Ensuite, ils jouèrent avec des mots. Le docteur disait un mot, et il demandait à David de prononcer la première parole qui lui venait à l’esprit. David trouva qu’il était plus amusant de dire ce qui venait à l’esprit du Dr. Hittner. Il ne lui fallait qu’une fraction de seconde pour savoir ce que c’était, et le Dr. Hittner ne sembla pas s’apercevoir de ce qui se passait. Le jeu donna ceci :

« Père. »

« Pénis. »

« Mère. »

« Lit. »

« Bébé. »

« Mort. »

« Eau. »

« Ventre. »

« Tunnel. »

« Pelle. »

« Cercueil. »

« Mère. »

Est-ce que c’étaient bien les mots qu’il fallait dire ? Qui était le gagnant à ce jeu ? Et pourquoi le Dr. Hittner paraissait-il si étonné ?

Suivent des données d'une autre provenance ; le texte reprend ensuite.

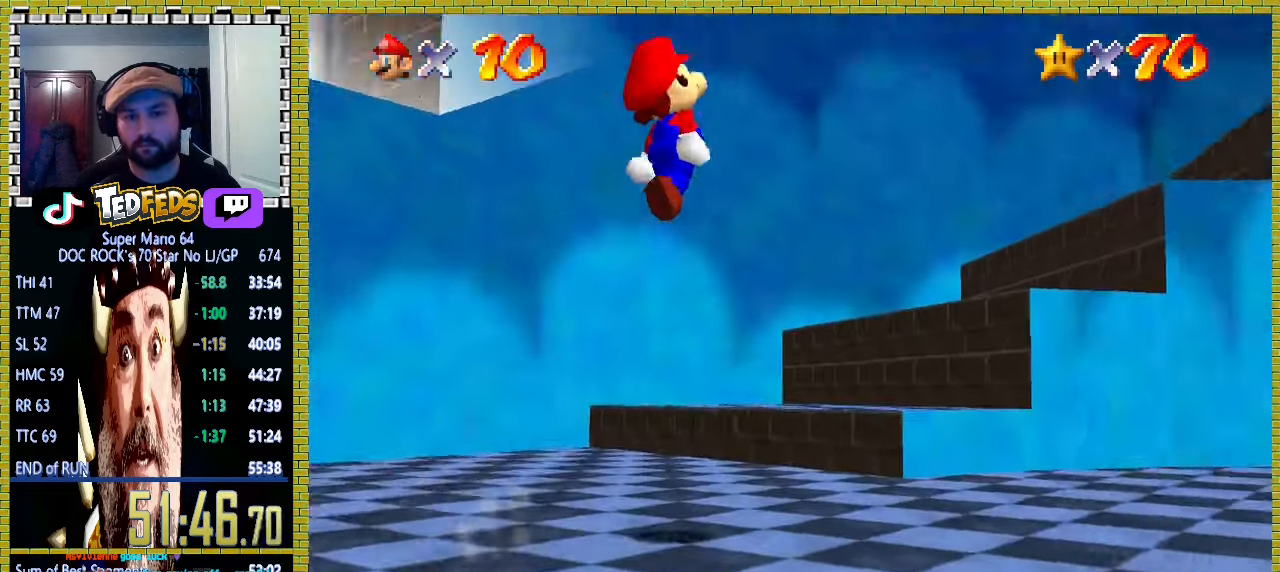
{"buttons": [], "left_stick": "up-right", "events": []}
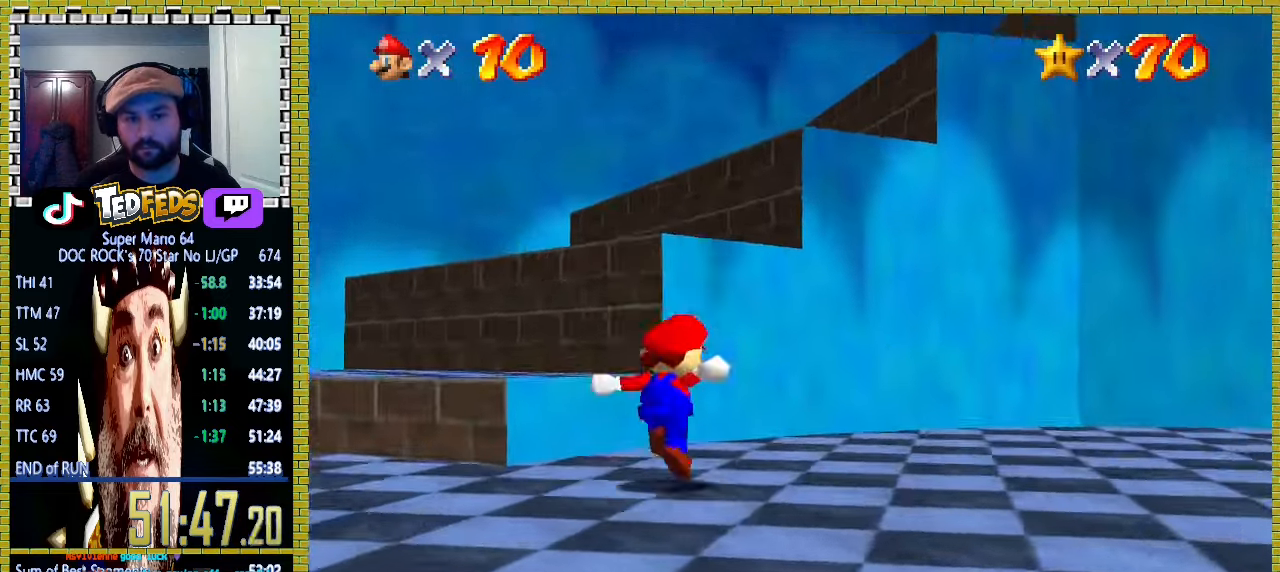
{"buttons": ["A"], "left_stick": "up-left", "events": [[100, "A", "down"], [300, "left_stick", "up"], [400, "left_stick", "up-left"]]}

Finalement, ils cessèrent de jouer à des jeux et ils discutèrent simplement.

« Tu es un petit garçon très intelligent », lui dit le psychiatre. « Je ne crains pas de tout gâcher en te le disant, parce que tu le sais déjà. Que voudrais-tu faire quand tu seras grand ? »

« Rien. »

« Rien ? »

« Je veux seulement jouer et lire beaucoup de livres et nager. »

« Mais comment gagneras-tu ta vie ? »

« Je prendrai de l’argent aux gens quand j’en aurai besoin. »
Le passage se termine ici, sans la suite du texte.